Au cours de l’été 1962, des négociations se déroulent entre Scouts Bleimor et Scouts d’Europe. Le principe de l’adhésion de Bleimor aux Scouts d’Europe est arrêté lors du Congrès interceltique de Tréguier en août 1962 et l’adhésion est effective le 28 octobre 1962. La Bretagne est reconnue comme une nation à part entière. Ce point a manifestement eu une grande importance pour entraîner l’adhésion des scouts Bleimor aux Scouts d’Europe. Au même moment, les Euro-scouts, groupe de scouts flamands rejoignaient la FSE. L’idée d’un scoutisme des minorités nationales fait son chemin chez les Scouts d’Europe. Mais les événements s’accèlèrent. À la faveur d’une crise interne aux Scouts d’Europe, l’équipe issue des scouts Bleimor prend le contrôle de l’association en décembre 1962. Jean-Claude Alain est écarté et part créer le Mouvement scout européen qui végétera avant de disparaître tandis que Pierre Géraud-Kéraod devient secrétaire national des Scouts d’Europe.

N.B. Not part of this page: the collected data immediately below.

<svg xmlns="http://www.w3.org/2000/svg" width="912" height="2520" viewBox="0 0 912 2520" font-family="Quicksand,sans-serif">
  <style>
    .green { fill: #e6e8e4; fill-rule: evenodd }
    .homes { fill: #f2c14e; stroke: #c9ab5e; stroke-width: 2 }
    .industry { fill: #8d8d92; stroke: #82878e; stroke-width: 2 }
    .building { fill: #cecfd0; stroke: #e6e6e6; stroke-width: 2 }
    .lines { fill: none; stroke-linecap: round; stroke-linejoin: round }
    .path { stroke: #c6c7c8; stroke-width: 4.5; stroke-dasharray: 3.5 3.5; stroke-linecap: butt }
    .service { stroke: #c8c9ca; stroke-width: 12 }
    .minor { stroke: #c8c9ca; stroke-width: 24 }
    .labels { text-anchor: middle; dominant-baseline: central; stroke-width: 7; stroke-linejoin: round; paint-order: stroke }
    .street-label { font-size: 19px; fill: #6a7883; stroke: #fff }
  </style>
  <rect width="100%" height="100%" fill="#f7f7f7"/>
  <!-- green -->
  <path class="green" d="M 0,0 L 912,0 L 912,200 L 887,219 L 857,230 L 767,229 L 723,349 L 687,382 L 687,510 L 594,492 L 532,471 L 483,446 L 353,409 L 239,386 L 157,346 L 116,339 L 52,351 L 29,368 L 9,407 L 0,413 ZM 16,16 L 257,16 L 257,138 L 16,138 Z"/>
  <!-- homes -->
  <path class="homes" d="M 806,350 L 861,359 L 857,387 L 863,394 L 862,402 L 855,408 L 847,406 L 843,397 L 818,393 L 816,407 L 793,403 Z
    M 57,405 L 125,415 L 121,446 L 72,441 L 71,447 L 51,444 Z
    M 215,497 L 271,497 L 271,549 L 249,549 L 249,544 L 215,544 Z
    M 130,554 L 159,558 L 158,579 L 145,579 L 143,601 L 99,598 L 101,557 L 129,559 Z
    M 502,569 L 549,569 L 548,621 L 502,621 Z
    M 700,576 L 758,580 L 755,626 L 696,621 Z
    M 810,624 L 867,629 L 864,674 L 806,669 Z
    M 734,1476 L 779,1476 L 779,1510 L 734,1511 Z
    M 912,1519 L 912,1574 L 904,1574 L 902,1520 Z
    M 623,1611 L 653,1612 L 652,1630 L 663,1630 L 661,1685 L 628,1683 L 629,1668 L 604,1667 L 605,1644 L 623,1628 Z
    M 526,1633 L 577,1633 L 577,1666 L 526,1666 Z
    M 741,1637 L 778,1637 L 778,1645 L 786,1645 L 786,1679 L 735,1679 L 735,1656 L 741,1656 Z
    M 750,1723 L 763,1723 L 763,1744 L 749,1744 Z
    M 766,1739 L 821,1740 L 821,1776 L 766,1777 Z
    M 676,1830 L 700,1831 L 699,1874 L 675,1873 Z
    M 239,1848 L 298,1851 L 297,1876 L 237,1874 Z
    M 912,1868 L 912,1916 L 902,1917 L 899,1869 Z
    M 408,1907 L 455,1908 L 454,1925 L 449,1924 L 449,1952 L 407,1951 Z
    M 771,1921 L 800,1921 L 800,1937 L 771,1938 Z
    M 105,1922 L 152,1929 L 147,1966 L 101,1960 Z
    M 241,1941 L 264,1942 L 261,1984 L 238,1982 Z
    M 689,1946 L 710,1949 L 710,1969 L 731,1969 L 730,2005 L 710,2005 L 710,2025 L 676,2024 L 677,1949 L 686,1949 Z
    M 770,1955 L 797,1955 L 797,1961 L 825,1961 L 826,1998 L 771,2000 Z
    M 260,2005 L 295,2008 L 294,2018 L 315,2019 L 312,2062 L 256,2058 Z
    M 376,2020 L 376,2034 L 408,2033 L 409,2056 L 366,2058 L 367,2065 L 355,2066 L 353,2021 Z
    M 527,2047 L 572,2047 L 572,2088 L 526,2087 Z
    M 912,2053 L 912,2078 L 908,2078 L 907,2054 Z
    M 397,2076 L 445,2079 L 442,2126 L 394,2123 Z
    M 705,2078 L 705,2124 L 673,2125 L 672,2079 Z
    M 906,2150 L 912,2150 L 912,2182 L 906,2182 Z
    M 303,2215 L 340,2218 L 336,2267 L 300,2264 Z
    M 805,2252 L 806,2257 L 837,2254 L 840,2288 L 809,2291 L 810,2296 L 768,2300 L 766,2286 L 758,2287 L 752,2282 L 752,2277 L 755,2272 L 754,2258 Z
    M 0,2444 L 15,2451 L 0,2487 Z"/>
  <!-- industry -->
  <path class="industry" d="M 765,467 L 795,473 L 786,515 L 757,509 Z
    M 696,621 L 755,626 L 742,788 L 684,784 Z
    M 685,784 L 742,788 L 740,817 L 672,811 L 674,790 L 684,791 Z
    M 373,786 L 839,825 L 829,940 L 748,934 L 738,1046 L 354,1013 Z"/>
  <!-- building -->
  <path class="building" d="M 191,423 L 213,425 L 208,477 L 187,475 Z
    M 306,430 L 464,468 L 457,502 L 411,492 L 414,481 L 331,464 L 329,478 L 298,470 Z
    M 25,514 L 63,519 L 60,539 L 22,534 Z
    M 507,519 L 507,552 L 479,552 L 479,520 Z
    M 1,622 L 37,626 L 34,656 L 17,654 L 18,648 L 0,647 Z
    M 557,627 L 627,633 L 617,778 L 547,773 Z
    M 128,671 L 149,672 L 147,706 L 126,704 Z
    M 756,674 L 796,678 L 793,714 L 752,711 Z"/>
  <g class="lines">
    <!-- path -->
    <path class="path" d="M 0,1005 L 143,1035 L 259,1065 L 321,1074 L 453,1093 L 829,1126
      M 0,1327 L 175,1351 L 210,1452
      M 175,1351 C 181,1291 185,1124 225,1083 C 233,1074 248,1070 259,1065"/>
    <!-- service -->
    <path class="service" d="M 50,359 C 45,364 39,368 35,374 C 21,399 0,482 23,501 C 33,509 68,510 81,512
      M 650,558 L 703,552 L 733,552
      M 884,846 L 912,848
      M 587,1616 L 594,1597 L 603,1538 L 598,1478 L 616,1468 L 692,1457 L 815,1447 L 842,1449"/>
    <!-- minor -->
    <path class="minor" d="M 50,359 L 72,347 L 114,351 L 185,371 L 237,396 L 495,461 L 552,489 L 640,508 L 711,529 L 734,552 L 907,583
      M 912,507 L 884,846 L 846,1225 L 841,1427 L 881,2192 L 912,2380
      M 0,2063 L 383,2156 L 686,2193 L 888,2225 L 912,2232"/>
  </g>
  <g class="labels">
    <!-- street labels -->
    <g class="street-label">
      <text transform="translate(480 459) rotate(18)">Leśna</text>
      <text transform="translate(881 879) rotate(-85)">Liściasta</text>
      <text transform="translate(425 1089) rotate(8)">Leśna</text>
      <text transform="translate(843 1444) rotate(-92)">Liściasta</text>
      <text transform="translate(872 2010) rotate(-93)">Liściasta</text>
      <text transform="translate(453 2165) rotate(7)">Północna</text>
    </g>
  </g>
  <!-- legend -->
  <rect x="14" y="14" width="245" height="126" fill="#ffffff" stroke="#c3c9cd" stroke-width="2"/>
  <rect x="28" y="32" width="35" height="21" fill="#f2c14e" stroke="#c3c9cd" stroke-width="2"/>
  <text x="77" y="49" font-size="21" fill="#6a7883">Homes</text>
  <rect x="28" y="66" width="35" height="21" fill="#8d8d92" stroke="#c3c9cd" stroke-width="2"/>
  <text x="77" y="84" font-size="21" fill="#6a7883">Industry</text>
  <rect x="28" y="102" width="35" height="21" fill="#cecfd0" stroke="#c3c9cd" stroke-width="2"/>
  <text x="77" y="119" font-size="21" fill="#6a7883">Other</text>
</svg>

Le 4 février 1963, la Communauté scoute Bleimor devient Bleimor, association bretonne des Scouts d’Europe. En même temps, les Scouts d’Europe modifiaient leur directoire religieux et devenaient une association uniquement catholique.

 

Essor du scoutisme européen et place des groupes Bleimor       

Dans le mouvement général des années soixante, les Scouts de France entament leur réforme pédagogique, ils souhaitent ouvrir leur scoutisme sur le monde. Cette évolution ne se fait pas sans heurts et des oppositions se manifestent à partir de 1965. Les Scouts d’Europe, qui n’étaient que 350 en 1965, se développent alors très rapidement, ils sont :

  • 500 en janvier 1967,
  • 1 600 en décembre 1967,
  • 2 000 en juin 1968,
  • 5 800 en juin 1969,
  • 7 500 en avril 1970.

Il est clair qu’à ce moment, la spécificité bretonne de Bleimor ne peut plus être la priorité des Scouts d’Europe. Les unités Bleimor continuent cependant de vivre leur vie. Bleimor continuera sous forme de quelques troupes spécialisées de Scouts d’Europe, de stages de chefs, quelques numéros de Sturier étant publiés en Bretagne.

 

Aujourd »hui, …                             

Aujourd’hui, les scouts Bleimor en tant que nation au sein du scoutisme d’Europe ont disparus. La pédagogie scoute a cependant repris l’idée d’un scoutisme s’enracinant dans les spécialités régionales où il vit. Elle propose actuellement un badge Bleimor aux unités bretonnes qui souhaitent mettre l’accent sur la culture de leur région.